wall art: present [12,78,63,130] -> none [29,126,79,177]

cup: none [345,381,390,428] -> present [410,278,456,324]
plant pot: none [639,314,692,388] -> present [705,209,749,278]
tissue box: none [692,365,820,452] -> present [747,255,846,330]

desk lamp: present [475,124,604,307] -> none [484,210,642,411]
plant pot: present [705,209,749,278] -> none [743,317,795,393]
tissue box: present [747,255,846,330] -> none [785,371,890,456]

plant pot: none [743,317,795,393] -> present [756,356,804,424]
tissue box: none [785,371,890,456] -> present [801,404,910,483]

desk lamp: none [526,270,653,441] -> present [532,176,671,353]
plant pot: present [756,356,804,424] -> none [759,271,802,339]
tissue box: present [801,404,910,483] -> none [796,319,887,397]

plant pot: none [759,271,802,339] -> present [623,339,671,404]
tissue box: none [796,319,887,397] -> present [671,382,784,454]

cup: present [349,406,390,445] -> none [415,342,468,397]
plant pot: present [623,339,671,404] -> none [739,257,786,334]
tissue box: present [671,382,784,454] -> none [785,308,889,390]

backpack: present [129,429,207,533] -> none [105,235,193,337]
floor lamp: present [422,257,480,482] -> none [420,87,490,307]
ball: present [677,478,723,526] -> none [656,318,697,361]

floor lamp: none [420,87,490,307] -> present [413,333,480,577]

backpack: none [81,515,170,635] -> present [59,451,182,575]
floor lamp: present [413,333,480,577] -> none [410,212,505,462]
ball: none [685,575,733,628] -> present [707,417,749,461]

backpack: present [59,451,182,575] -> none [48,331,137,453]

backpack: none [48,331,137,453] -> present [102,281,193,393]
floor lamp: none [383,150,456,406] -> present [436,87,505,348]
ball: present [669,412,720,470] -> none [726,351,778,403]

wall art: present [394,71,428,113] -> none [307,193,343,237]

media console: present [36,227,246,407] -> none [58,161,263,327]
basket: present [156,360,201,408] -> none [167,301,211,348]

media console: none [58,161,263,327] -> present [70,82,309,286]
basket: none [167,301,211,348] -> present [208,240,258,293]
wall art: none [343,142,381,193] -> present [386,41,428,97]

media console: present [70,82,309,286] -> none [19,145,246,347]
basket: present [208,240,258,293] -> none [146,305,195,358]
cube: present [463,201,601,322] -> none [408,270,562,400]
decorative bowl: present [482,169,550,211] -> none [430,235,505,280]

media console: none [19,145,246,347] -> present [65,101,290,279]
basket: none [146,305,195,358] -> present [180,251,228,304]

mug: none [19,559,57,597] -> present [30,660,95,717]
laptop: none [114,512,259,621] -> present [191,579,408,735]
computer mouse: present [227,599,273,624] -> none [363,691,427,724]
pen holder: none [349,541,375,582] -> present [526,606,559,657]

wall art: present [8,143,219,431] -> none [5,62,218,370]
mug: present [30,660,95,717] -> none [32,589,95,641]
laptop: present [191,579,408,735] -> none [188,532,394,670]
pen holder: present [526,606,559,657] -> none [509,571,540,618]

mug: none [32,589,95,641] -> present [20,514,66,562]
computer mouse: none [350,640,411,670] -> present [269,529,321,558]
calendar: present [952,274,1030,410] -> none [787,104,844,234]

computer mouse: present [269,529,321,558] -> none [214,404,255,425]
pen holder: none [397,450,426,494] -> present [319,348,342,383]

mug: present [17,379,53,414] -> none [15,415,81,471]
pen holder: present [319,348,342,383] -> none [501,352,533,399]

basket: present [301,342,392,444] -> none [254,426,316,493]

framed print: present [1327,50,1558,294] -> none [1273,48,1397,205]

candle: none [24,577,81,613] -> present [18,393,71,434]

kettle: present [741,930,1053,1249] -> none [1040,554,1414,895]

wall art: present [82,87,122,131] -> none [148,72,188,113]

TASK REQUIREMENTS:
Would you please set down the lines from the one with "media console: none [19,145,246,347]" to the end of the data above, exactly and without any other lines?

RESPONSE AREA:
media console: none [19,145,246,347] -> present [65,101,290,279]
basket: none [146,305,195,358] -> present [180,251,228,304]

mug: none [19,559,57,597] -> present [30,660,95,717]
laptop: none [114,512,259,621] -> present [191,579,408,735]
computer mouse: present [227,599,273,624] -> none [363,691,427,724]
pen holder: none [349,541,375,582] -> present [526,606,559,657]

wall art: present [8,143,219,431] -> none [5,62,218,370]
mug: present [30,660,95,717] -> none [32,589,95,641]
laptop: present [191,579,408,735] -> none [188,532,394,670]
pen holder: present [526,606,559,657] -> none [509,571,540,618]

mug: none [32,589,95,641] -> present [20,514,66,562]
computer mouse: none [350,640,411,670] -> present [269,529,321,558]
calendar: present [952,274,1030,410] -> none [787,104,844,234]

computer mouse: present [269,529,321,558] -> none [214,404,255,425]
pen holder: none [397,450,426,494] -> present [319,348,342,383]

mug: present [17,379,53,414] -> none [15,415,81,471]
pen holder: present [319,348,342,383] -> none [501,352,533,399]

basket: present [301,342,392,444] -> none [254,426,316,493]

framed print: present [1327,50,1558,294] -> none [1273,48,1397,205]

candle: none [24,577,81,613] -> present [18,393,71,434]

kettle: present [741,930,1053,1249] -> none [1040,554,1414,895]

wall art: present [82,87,122,131] -> none [148,72,188,113]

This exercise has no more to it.